My comment to Introducing new type of benchmark.
I’ve used Poisson load generators for blackbox perf testing of how the system responds to requests produced by independent irregular sources. The gist of a load generator is that it must generate the load with a given intensity regardless of the system response rate (compare to throughput measuring benchmarks: they don’t issue another request until they get a reply from the system, so their intensity is throttled by the system response rate). This is similar to what you describe in this post (though it looks like you still throttle the intensity on the client by spinning only N threads; my load generators would just keep generating requests with a given intensity spinning up as many threads as needed).
For whitebox perf testing, I usually use two simple benchmarks and then apply a simplified model that works pretty well. The two measurements are:
1. One-request latency benchmark. Run one request of interest from one thread (usually in a loop to get an average of multiple executions) to get the time it takes to execute one request.
2. The max system throughput benchmark. Run as many parallel requests as needed to make the system throughput (TPS in the case of a database) not increase any more.
As you can see, these can be done by the traditional benchmarks and they immediately get the properties of the system (compare to Poisson load generators: you need to have an idea of the intensity to get useful results).

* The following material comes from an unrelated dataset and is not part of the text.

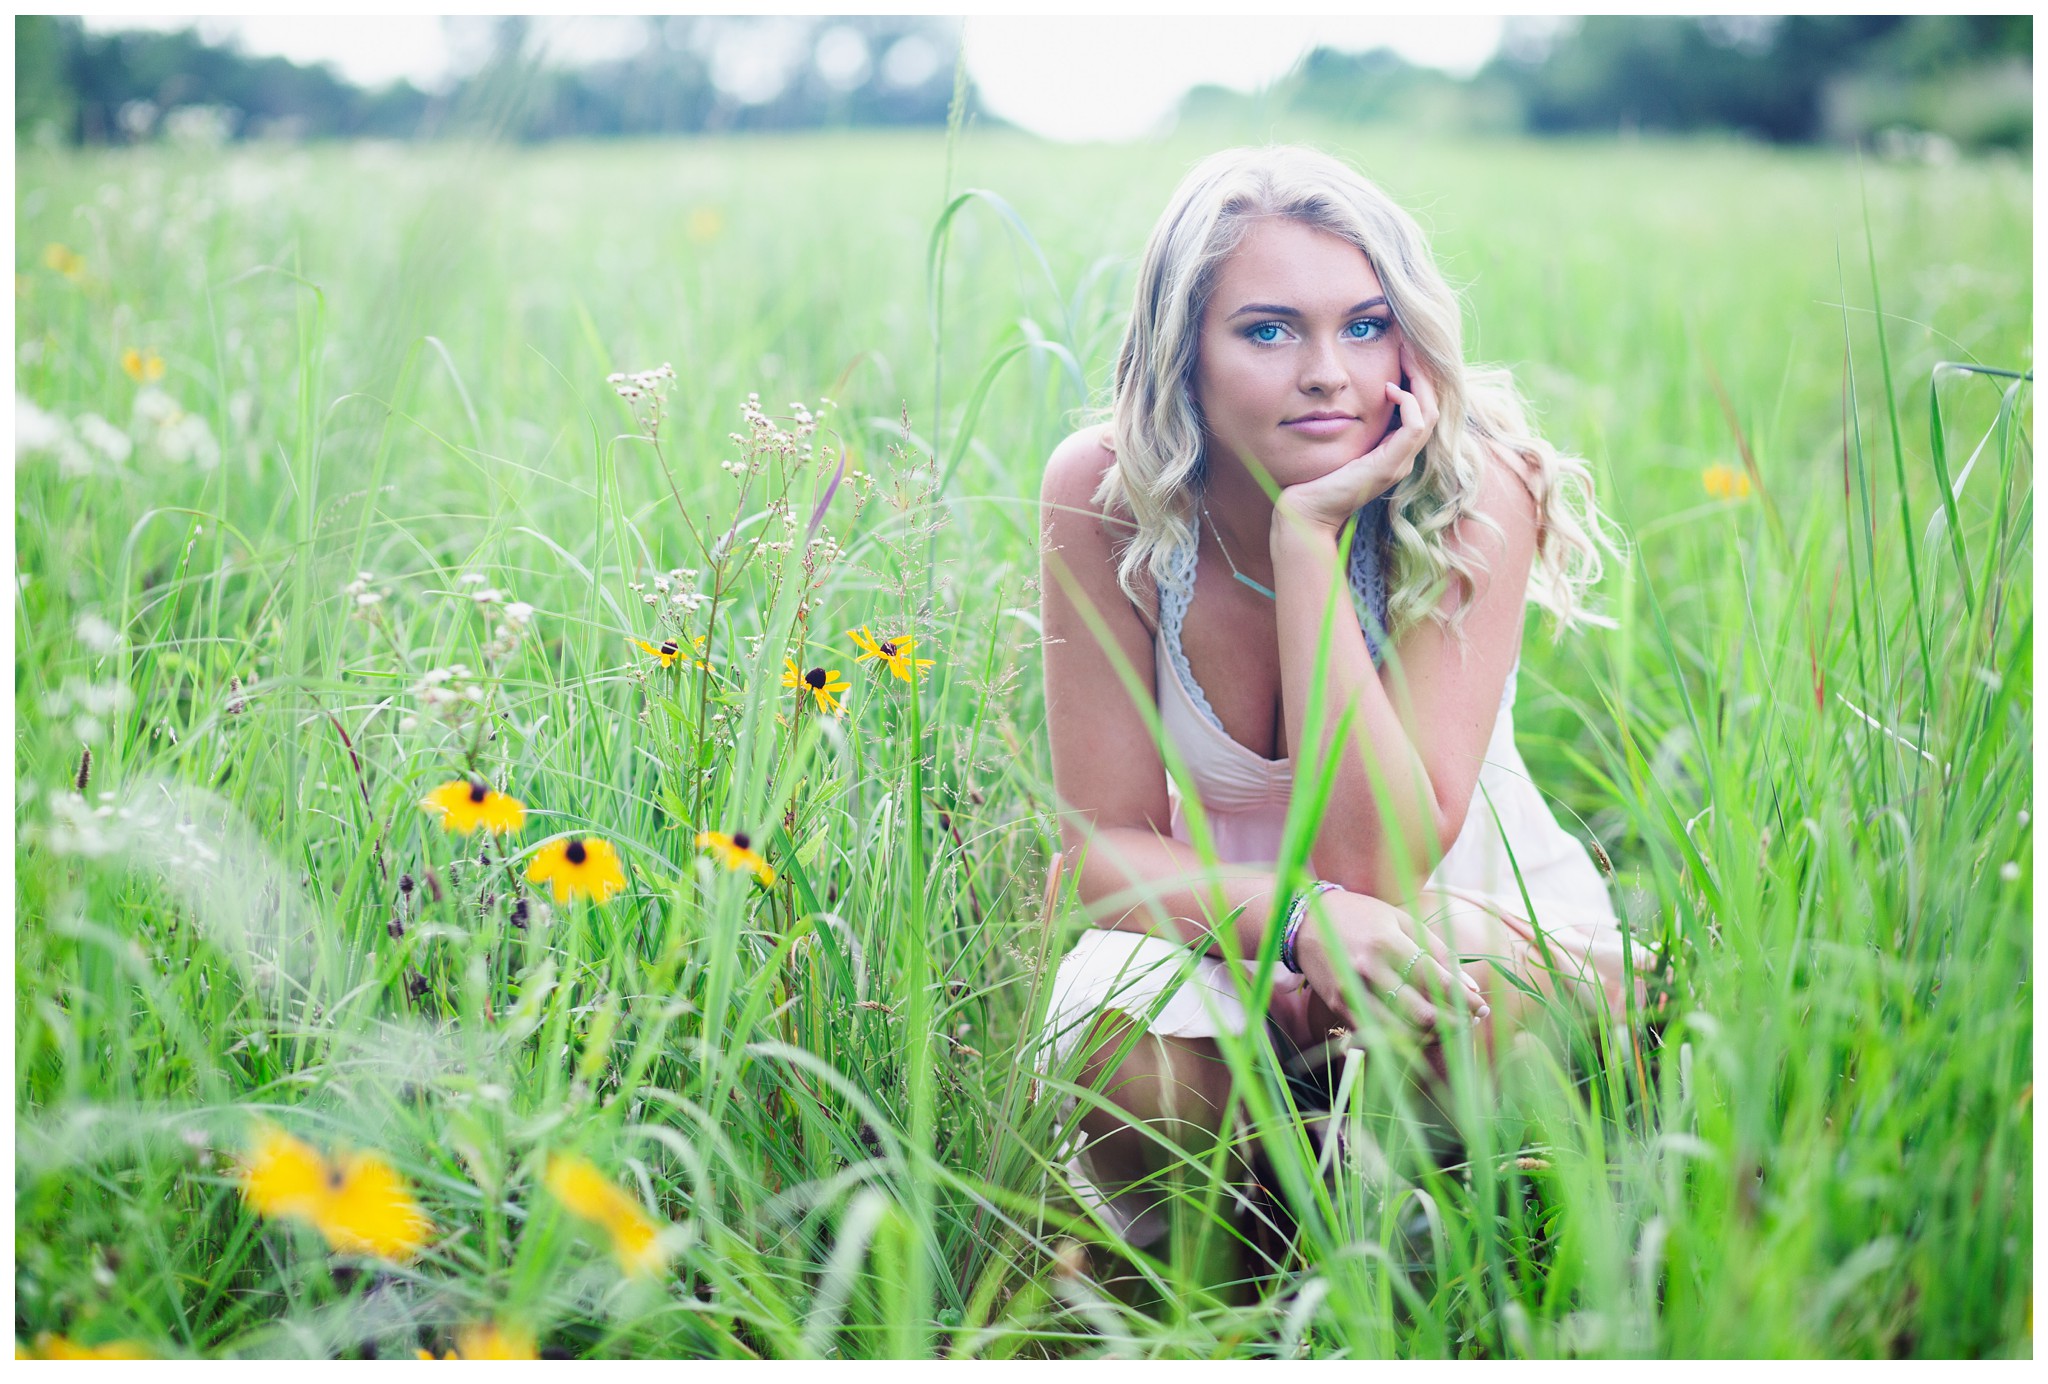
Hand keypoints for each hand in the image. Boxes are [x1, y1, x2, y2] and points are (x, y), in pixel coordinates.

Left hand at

Then I use the following simplified model: the system has one shared processing component with processing time P, plus the system has request delivery latency L (i.e. the time it takes for a request to reach the processing component – it’s convenient to think about it as networking latency).
The one-request latency benchmark gives you the single request response time: T = P + L. If it’s too high – you’ve got a problem that you’d generally want to address before getting to the throughput tests .
The max system throughput test gives the shared component processing time P – it’s the reciprocal of the max system throughput (1/TPS in the case of a database).
The response time of the system under load is R = P + L + Q, where is Q is the average time a request is waiting to be processed by the shared processing component. A mistake that I’ve seen people to make when reasoning about response time is they make an assumption that Q is going to be close to zero until the shared processing component is fully utilized, and that’s not true with Poisson distribution!
According to the queuing theory, Q = P * U / ( 1 – U ) where U is the system utilization, i.e. the request intensity divided by the system’s maximum throughput. So when the system is loaded at 66%, Q = 2 * P, at 75% utilization Q = 3 * P, at 83% utilization Q = 5 * P, at 90% utilization Q = 10 * P, at 99% utilization Q = 100 * P, etc.
This model obviously only helps with reasoning about the system response time given the system max throughput. It doesn’t help to reason about what workload mix is going to better represent the user’s workload – both the max throughput and response time are going to change together when the workload mix changes.